═════ Task material

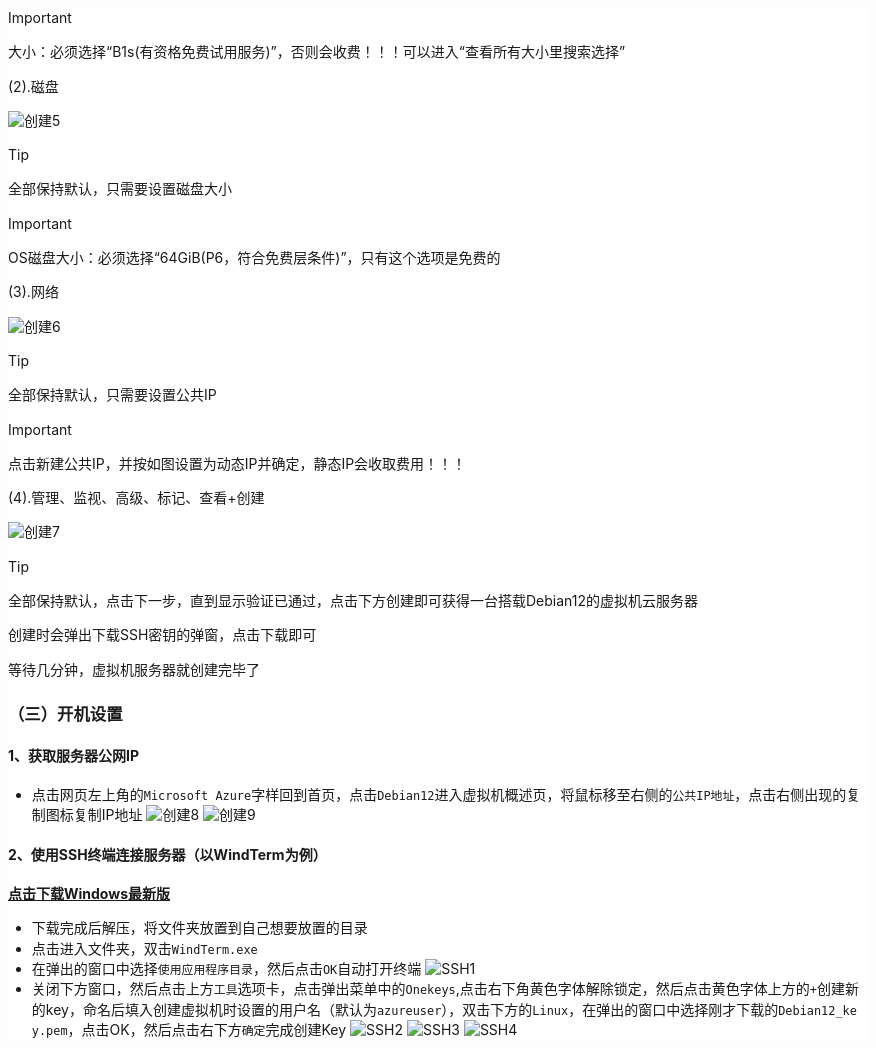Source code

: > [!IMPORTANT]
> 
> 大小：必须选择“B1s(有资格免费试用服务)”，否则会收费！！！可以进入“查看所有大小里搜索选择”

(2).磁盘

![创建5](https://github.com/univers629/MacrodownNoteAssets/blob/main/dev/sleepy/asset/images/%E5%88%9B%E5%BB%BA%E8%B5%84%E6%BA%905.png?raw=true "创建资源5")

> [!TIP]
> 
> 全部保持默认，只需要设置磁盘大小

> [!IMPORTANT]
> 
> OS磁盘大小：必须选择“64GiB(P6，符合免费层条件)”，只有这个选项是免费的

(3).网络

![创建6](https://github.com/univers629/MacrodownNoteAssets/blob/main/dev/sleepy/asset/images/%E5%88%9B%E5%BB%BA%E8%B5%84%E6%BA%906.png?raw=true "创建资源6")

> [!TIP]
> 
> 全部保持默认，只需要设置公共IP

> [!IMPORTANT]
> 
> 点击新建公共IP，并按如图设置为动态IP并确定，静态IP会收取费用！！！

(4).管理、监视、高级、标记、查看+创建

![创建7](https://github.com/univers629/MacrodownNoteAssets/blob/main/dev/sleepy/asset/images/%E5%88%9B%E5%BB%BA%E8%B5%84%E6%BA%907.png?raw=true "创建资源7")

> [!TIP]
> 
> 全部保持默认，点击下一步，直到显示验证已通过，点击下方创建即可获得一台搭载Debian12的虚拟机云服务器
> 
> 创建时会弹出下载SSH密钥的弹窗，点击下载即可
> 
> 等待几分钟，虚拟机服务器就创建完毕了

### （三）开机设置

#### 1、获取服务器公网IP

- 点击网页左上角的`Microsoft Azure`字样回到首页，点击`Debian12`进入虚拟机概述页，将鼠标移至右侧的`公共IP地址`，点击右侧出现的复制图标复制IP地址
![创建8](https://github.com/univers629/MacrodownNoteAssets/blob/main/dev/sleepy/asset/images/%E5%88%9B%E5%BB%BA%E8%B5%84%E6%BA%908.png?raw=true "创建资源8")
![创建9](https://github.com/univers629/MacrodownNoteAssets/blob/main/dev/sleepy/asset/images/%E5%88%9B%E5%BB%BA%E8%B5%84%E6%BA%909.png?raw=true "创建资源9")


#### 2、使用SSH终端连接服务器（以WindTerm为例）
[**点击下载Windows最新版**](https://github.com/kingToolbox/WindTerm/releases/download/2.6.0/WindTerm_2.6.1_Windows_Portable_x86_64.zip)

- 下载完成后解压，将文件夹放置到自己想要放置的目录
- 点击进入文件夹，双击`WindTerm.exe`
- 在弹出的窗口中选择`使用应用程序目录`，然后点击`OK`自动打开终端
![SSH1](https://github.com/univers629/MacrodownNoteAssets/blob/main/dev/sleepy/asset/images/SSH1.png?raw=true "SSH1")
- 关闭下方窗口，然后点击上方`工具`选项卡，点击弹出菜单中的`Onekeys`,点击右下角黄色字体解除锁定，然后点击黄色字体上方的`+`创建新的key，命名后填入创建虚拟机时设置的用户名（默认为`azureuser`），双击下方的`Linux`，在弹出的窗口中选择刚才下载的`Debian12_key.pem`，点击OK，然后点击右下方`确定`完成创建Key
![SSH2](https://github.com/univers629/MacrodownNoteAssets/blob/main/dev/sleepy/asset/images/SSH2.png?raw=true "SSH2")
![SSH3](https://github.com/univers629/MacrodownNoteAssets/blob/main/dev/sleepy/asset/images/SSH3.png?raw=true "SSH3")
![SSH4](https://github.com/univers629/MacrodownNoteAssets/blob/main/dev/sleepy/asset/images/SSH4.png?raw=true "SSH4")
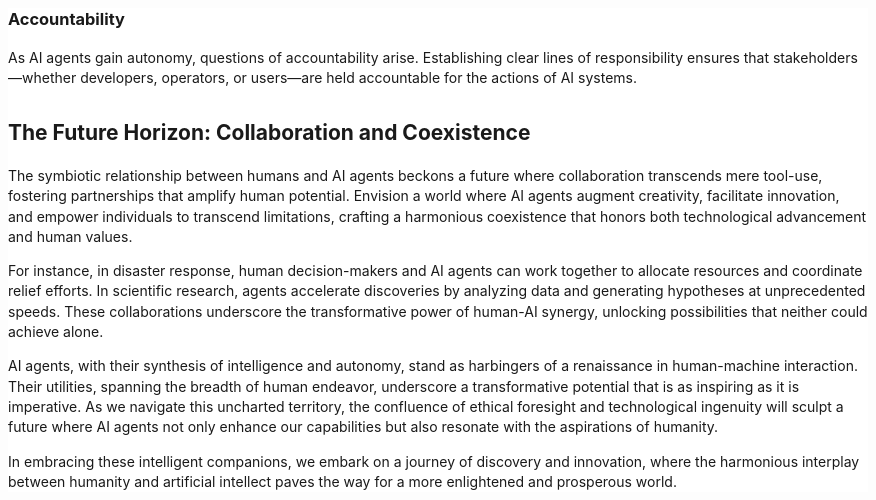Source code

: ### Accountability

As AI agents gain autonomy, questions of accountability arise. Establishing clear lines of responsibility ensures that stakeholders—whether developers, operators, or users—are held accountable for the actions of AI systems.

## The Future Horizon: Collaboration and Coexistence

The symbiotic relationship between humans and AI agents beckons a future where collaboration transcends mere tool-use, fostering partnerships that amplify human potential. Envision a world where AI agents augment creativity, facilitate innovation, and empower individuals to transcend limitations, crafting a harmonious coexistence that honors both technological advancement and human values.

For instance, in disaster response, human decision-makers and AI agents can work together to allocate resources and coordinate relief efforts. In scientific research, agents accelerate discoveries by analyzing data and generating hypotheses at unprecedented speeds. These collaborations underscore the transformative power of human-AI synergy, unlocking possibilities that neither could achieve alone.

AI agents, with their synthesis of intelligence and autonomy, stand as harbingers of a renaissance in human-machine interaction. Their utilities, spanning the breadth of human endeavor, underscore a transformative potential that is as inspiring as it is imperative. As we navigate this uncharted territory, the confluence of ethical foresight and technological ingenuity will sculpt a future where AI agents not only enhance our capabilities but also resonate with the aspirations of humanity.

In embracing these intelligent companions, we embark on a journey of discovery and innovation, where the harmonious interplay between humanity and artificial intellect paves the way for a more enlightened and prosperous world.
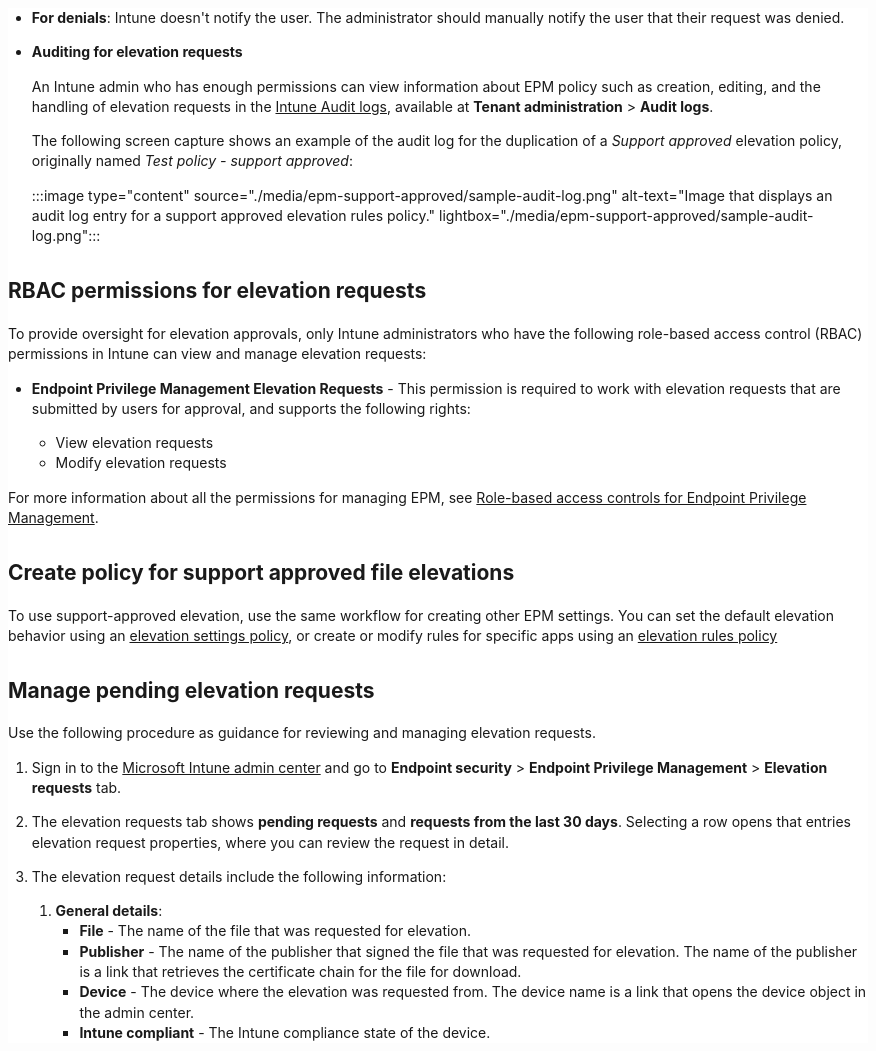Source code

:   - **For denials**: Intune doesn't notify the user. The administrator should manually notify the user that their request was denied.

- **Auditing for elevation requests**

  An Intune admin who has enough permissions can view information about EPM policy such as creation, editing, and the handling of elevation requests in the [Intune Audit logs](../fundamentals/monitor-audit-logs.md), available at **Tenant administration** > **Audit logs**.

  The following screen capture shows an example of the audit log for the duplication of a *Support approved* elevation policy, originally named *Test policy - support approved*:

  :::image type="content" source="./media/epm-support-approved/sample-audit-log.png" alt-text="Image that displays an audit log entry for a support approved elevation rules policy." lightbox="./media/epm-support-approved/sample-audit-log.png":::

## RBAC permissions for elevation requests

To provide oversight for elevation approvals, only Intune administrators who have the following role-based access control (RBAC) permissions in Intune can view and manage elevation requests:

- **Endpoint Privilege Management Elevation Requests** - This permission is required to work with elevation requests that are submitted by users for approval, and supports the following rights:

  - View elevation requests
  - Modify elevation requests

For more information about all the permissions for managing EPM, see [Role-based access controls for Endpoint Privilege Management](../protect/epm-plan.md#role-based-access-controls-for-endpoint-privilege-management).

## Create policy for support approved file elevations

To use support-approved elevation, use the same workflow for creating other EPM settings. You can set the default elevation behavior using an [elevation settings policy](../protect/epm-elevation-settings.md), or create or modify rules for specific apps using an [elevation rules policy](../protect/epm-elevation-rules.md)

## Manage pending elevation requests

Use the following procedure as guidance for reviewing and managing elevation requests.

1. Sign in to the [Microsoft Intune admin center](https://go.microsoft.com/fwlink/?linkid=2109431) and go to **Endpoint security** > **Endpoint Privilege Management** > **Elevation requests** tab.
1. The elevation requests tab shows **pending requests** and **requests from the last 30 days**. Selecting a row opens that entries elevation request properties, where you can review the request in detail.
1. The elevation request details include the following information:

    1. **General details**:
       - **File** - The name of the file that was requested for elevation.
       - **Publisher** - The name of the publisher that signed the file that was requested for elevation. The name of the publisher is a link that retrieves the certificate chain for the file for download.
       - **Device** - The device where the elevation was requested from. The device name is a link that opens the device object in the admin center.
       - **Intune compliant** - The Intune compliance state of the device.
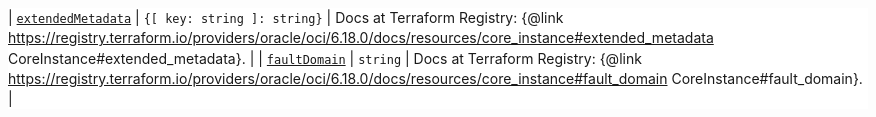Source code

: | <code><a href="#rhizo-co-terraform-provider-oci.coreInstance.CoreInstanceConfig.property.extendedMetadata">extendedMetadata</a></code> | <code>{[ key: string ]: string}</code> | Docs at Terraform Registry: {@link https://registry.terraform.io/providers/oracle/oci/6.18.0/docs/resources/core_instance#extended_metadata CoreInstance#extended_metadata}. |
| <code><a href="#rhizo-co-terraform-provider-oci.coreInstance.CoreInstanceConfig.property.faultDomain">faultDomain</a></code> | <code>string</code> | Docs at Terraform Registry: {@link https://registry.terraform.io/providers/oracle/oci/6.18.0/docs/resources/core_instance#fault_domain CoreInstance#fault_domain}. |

══════════

**Exercise**
Output the lines above verbatim, images excluded.

**Written response**
Source code

: > [!IMPORTANT]
> 
> 大小：必须选择“B1s(有资格免费试用服务)”，否则会收费！！！可以进入“查看所有大小里搜索选择”

(2).磁盘

![创建5](https://github.com/univers629/MacrodownNoteAssets/blob/main/dev/sleepy/asset/images/%E5%88%9B%E5%BB%BA%E8%B5%84%E6%BA%905.png?raw=true "创建资源5")

> [!TIP]
> 
> 全部保持默认，只需要设置磁盘大小

> [!IMPORTANT]
> 
> OS磁盘大小：必须选择“64GiB(P6，符合免费层条件)”，只有这个选项是免费的

(3).网络

![创建6](https://github.com/univers629/MacrodownNoteAssets/blob/main/dev/sleepy/asset/images/%E5%88%9B%E5%BB%BA%E8%B5%84%E6%BA%906.png?raw=true "创建资源6")

> [!TIP]
> 
> 全部保持默认，只需要设置公共IP

> [!IMPORTANT]
> 
> 点击新建公共IP，并按如图设置为动态IP并确定，静态IP会收取费用！！！

(4).管理、监视、高级、标记、查看+创建

![创建7](https://github.com/univers629/MacrodownNoteAssets/blob/main/dev/sleepy/asset/images/%E5%88%9B%E5%BB%BA%E8%B5%84%E6%BA%907.png?raw=true "创建资源7")

> [!TIP]
> 
> 全部保持默认，点击下一步，直到显示验证已通过，点击下方创建即可获得一台搭载Debian12的虚拟机云服务器
> 
> 创建时会弹出下载SSH密钥的弹窗，点击下载即可
> 
> 等待几分钟，虚拟机服务器就创建完毕了

### （三）开机设置

#### 1、获取服务器公网IP

- 点击网页左上角的`Microsoft Azure`字样回到首页，点击`Debian12`进入虚拟机概述页，将鼠标移至右侧的`公共IP地址`，点击右侧出现的复制图标复制IP地址
![创建8](https://github.com/univers629/MacrodownNoteAssets/blob/main/dev/sleepy/asset/images/%E5%88%9B%E5%BB%BA%E8%B5%84%E6%BA%908.png?raw=true "创建资源8")
![创建9](https://github.com/univers629/MacrodownNoteAssets/blob/main/dev/sleepy/asset/images/%E5%88%9B%E5%BB%BA%E8%B5%84%E6%BA%909.png?raw=true "创建资源9")


#### 2、使用SSH终端连接服务器（以WindTerm为例）
[**点击下载Windows最新版**](https://github.com/kingToolbox/WindTerm/releases/download/2.6.0/WindTerm_2.6.1_Windows_Portable_x86_64.zip)

- 下载完成后解压，将文件夹放置到自己想要放置的目录
- 点击进入文件夹，双击`WindTerm.exe`
- 在弹出的窗口中选择`使用应用程序目录`，然后点击`OK`自动打开终端
![SSH1](https://github.com/univers629/MacrodownNoteAssets/blob/main/dev/sleepy/asset/images/SSH1.png?raw=true "SSH1")
- 关闭下方窗口，然后点击上方`工具`选项卡，点击弹出菜单中的`Onekeys`,点击右下角黄色字体解除锁定，然后点击黄色字体上方的`+`创建新的key，命名后填入创建虚拟机时设置的用户名（默认为`azureuser`），双击下方的`Linux`，在弹出的窗口中选择刚才下载的`Debian12_key.pem`，点击OK，然后点击右下方`确定`完成创建Key
![SSH2](https://github.com/univers629/MacrodownNoteAssets/blob/main/dev/sleepy/asset/images/SSH2.png?raw=true "SSH2")
![SSH3](https://github.com/univers629/MacrodownNoteAssets/blob/main/dev/sleepy/asset/images/SSH3.png?raw=true "SSH3")
![SSH4](https://github.com/univers629/MacrodownNoteAssets/blob/main/dev/sleepy/asset/images/SSH4.png?raw=true "SSH4")
Source code

: ### Accountability

As AI agents gain autonomy, questions of accountability arise. Establishing clear lines of responsibility ensures that stakeholders—whether developers, operators, or users—are held accountable for the actions of AI systems.

## The Future Horizon: Collaboration and Coexistence

The symbiotic relationship between humans and AI agents beckons a future where collaboration transcends mere tool-use, fostering partnerships that amplify human potential. Envision a world where AI agents augment creativity, facilitate innovation, and empower individuals to transcend limitations, crafting a harmonious coexistence that honors both technological advancement and human values.

For instance, in disaster response, human decision-makers and AI agents can work together to allocate resources and coordinate relief efforts. In scientific research, agents accelerate discoveries by analyzing data and generating hypotheses at unprecedented speeds. These collaborations underscore the transformative power of human-AI synergy, unlocking possibilities that neither could achieve alone.

AI agents, with their synthesis of intelligence and autonomy, stand as harbingers of a renaissance in human-machine interaction. Their utilities, spanning the breadth of human endeavor, underscore a transformative potential that is as inspiring as it is imperative. As we navigate this uncharted territory, the confluence of ethical foresight and technological ingenuity will sculpt a future where AI agents not only enhance our capabilities but also resonate with the aspirations of humanity.

In embracing these intelligent companions, we embark on a journey of discovery and innovation, where the harmonious interplay between humanity and artificial intellect paves the way for a more enlightened and prosperous world.
Source code

:   - **For denials**: Intune doesn't notify the user. The administrator should manually notify the user that their request was denied.

- **Auditing for elevation requests**

  An Intune admin who has enough permissions can view information about EPM policy such as creation, editing, and the handling of elevation requests in the [Intune Audit logs](../fundamentals/monitor-audit-logs.md), available at **Tenant administration** > **Audit logs**.

  The following screen capture shows an example of the audit log for the duplication of a *Support approved* elevation policy, originally named *Test policy - support approved*:

  :::image type="content" source="./media/epm-support-approved/sample-audit-log.png" alt-text="Image that displays an audit log entry for a support approved elevation rules policy." lightbox="./media/epm-support-approved/sample-audit-log.png":::

## RBAC permissions for elevation requests

To provide oversight for elevation approvals, only Intune administrators who have the following role-based access control (RBAC) permissions in Intune can view and manage elevation requests:

- **Endpoint Privilege Management Elevation Requests** - This permission is required to work with elevation requests that are submitted by users for approval, and supports the following rights:

  - View elevation requests
  - Modify elevation requests

For more information about all the permissions for managing EPM, see [Role-based access controls for Endpoint Privilege Management](../protect/epm-plan.md#role-based-access-controls-for-endpoint-privilege-management).

## Create policy for support approved file elevations

To use support-approved elevation, use the same workflow for creating other EPM settings. You can set the default elevation behavior using an [elevation settings policy](../protect/epm-elevation-settings.md), or create or modify rules for specific apps using an [elevation rules policy](../protect/epm-elevation-rules.md)

## Manage pending elevation requests

Use the following procedure as guidance for reviewing and managing elevation requests.

1. Sign in to the [Microsoft Intune admin center](https://go.microsoft.com/fwlink/?linkid=2109431) and go to **Endpoint security** > **Endpoint Privilege Management** > **Elevation requests** tab.
1. The elevation requests tab shows **pending requests** and **requests from the last 30 days**. Selecting a row opens that entries elevation request properties, where you can review the request in detail.
1. The elevation request details include the following information:

    1. **General details**:
       - **File** - The name of the file that was requested for elevation.
       - **Publisher** - The name of the publisher that signed the file that was requested for elevation. The name of the publisher is a link that retrieves the certificate chain for the file for download.
       - **Device** - The device where the elevation was requested from. The device name is a link that opens the device object in the admin center.
       - **Intune compliant** - The Intune compliance state of the device.
Source code

: | <code><a href="#rhizo-co-terraform-provider-oci.coreInstance.CoreInstanceConfig.property.extendedMetadata">extendedMetadata</a></code> | <code>{[ key: string ]: string}</code> | Docs at Terraform Registry: {@link https://registry.terraform.io/providers/oracle/oci/6.18.0/docs/resources/core_instance#extended_metadata CoreInstance#extended_metadata}. |
| <code><a href="#rhizo-co-terraform-provider-oci.coreInstance.CoreInstanceConfig.property.faultDomain">faultDomain</a></code> | <code>string</code> | Docs at Terraform Registry: {@link https://registry.terraform.io/providers/oracle/oci/6.18.0/docs/resources/core_instance#fault_domain CoreInstance#fault_domain}. |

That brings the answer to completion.